I first got to know Glenn when we were both assigned to Luke Field, Arizona, for Advanced Flight Training. While he was down the alphabet some distance from me and, therefore, we were housed in different barracks, we became good friends during the time we were there. Our flight training started in At-6s, then moved up to P-40s — our first actual combat fighter plane. On January 7, 1944 we marched up the same platform to receive our pilot wings, and to be commissioned as 2ndLieutenants. We then were assigned to Harding Field at Baton Rouge to transition into P-47 Thunderbolts. In early May 1944 we shipped out for England on the U.S.S. Brazil, heading for the war in Europe.

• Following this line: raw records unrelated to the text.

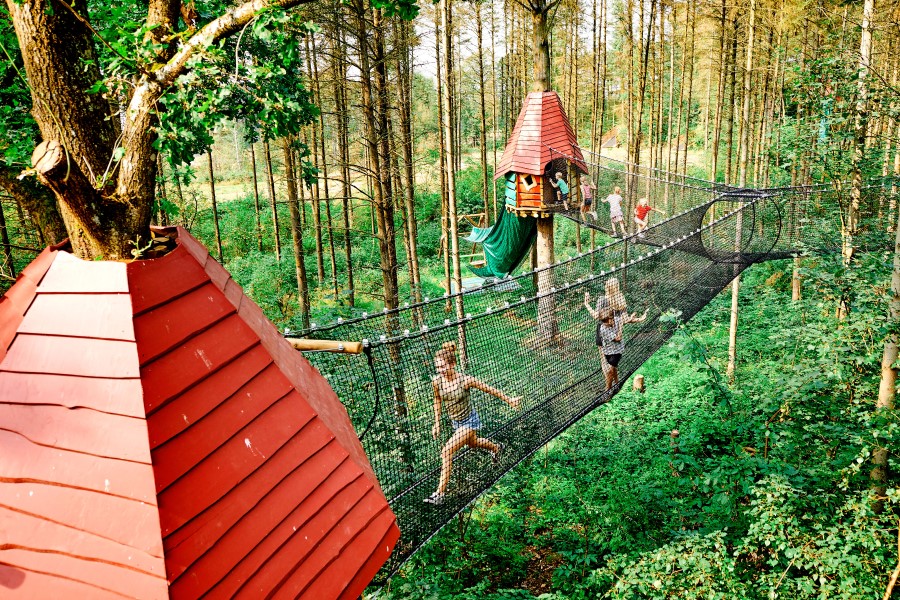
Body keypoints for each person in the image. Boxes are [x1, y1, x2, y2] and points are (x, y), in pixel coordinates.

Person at [424, 341, 521, 505]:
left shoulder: (465, 380)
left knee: (446, 452)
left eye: (443, 366)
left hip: (470, 421)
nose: (440, 370)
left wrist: (509, 400)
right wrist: (437, 423)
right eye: (437, 367)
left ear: (452, 364)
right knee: (473, 443)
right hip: (456, 423)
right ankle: (496, 448)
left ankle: (439, 494)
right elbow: (437, 400)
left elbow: (489, 389)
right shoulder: (437, 382)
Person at [584, 278, 647, 389]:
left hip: (603, 332)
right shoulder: (620, 299)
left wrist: (586, 304)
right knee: (613, 360)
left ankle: (608, 387)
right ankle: (617, 383)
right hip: (616, 331)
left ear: (607, 287)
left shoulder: (602, 299)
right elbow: (625, 319)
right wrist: (639, 319)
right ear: (617, 286)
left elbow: (596, 316)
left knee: (605, 361)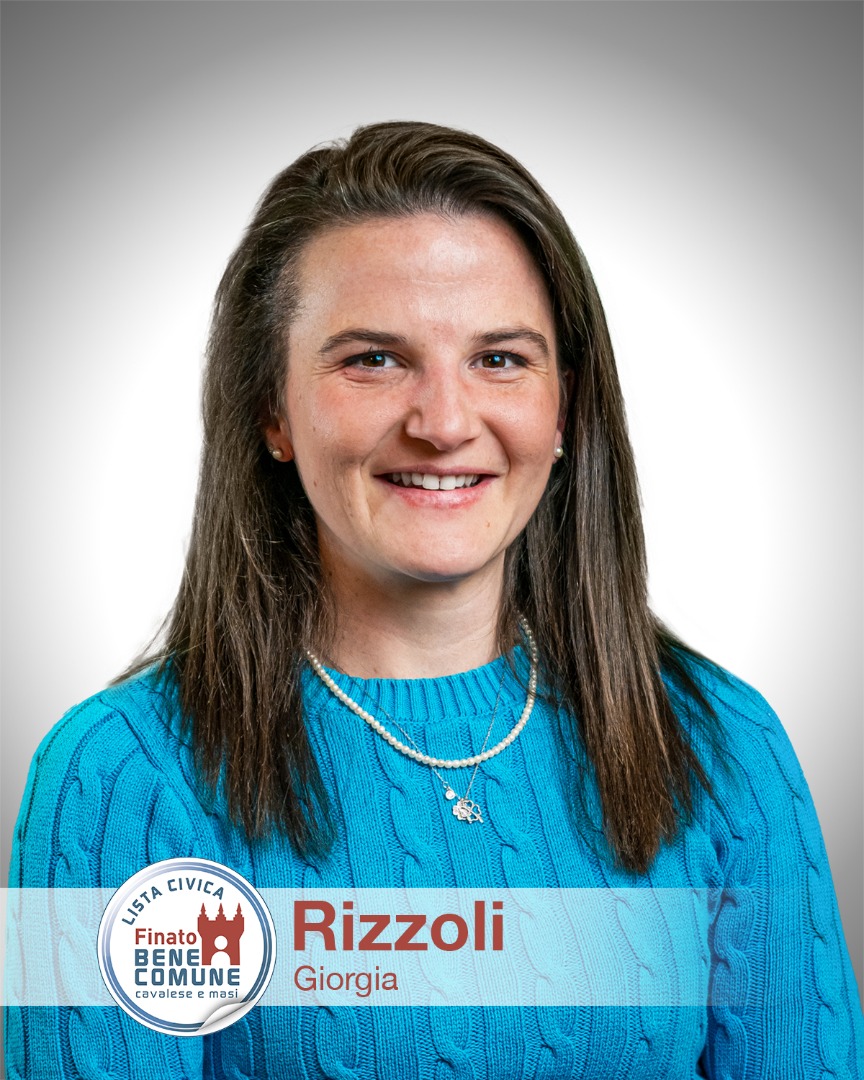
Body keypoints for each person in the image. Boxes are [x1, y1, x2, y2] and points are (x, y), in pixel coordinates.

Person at [7, 121, 862, 1078]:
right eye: (373, 359)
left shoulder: (723, 744)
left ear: (565, 406)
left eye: (500, 359)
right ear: (272, 411)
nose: (445, 423)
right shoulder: (123, 776)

I was assigned to the 366th Fighter Group, and Glenn went to the 362nd Fighter Group, 377th Fighter Squadron. We both ended up flying from landing strips in France shortly after the invasion of Normandy. The following notes were made while I was talking to Glenn by telephone in 1996:
“From the time I first went into combat, I could see that the odds were great that I would ultimately be shot down. Each night while lying on my cot, I would review the procedure for bailing out. I wanted to have everything clearly fixed in my mind, so the process would be as close to automatic as possible.
“On August 8, 1944, I was flying at 13,000 feet on a mission near Paris, when I was hit by 88mm flak. Oil covered my canopy, and it was apparent I was going down. Doing things exactly as I had planned, I trimmed the plane to roll left, then dived head first out the right side. The next thing I knew, I was trapped in a vacuum under the belly of the plane – which was apparently created by the prop wash and air coming over the top of the wing. Oil was all over me and the plane, and I had to get my hands and knees against the belly of the plane and push myself off. I landed on a small haystack, and within a short period of time I was picked up by the Germans. Unfortunately, they were members of the SS, and instead of being sent to a POW camp, I was sent to the concentration camp at Buchenwald.
“Eighty-one other American airmen were held there. On two occasions I was told that I would be shot the next morning; they would go through the whole process of preparing for the execution, then change their minds. At the end of three months I was nothing but skin and bones, and felt I was approaching death. Then the Luftwaffe interceded, and all of the Americans at Buchenwald were transferred to Stalag Luft 3. With the approach of Russian and American forces in late April 1945, we were all able to walk away to safety. But I am still haunted by those events in 1944 and 1945.”
– Glenn Horwege
I last saw Glenn on July 10, 1996, when I went to Sacramento, CA to have dinner with him and his family. We had a wonderful evening, reviewing those days so long ago. For those few hours we were once again young fighter pilots, remembering the buddies we had lost and the amazing events of our wartime lives. The photograph below was taken by Glenn’s wife, Sandy, on that evening of July 10, 1996 at their home.
Glenn had been fighting cancer, and a few months later it again struck him. He died about six months later. But I will always remember him as he was, when we went through flight training and shipped overseas together. His incredible stories about bailing out of his P-47, and his time in Buchenwald are truly unique. Such was the world in which we lived.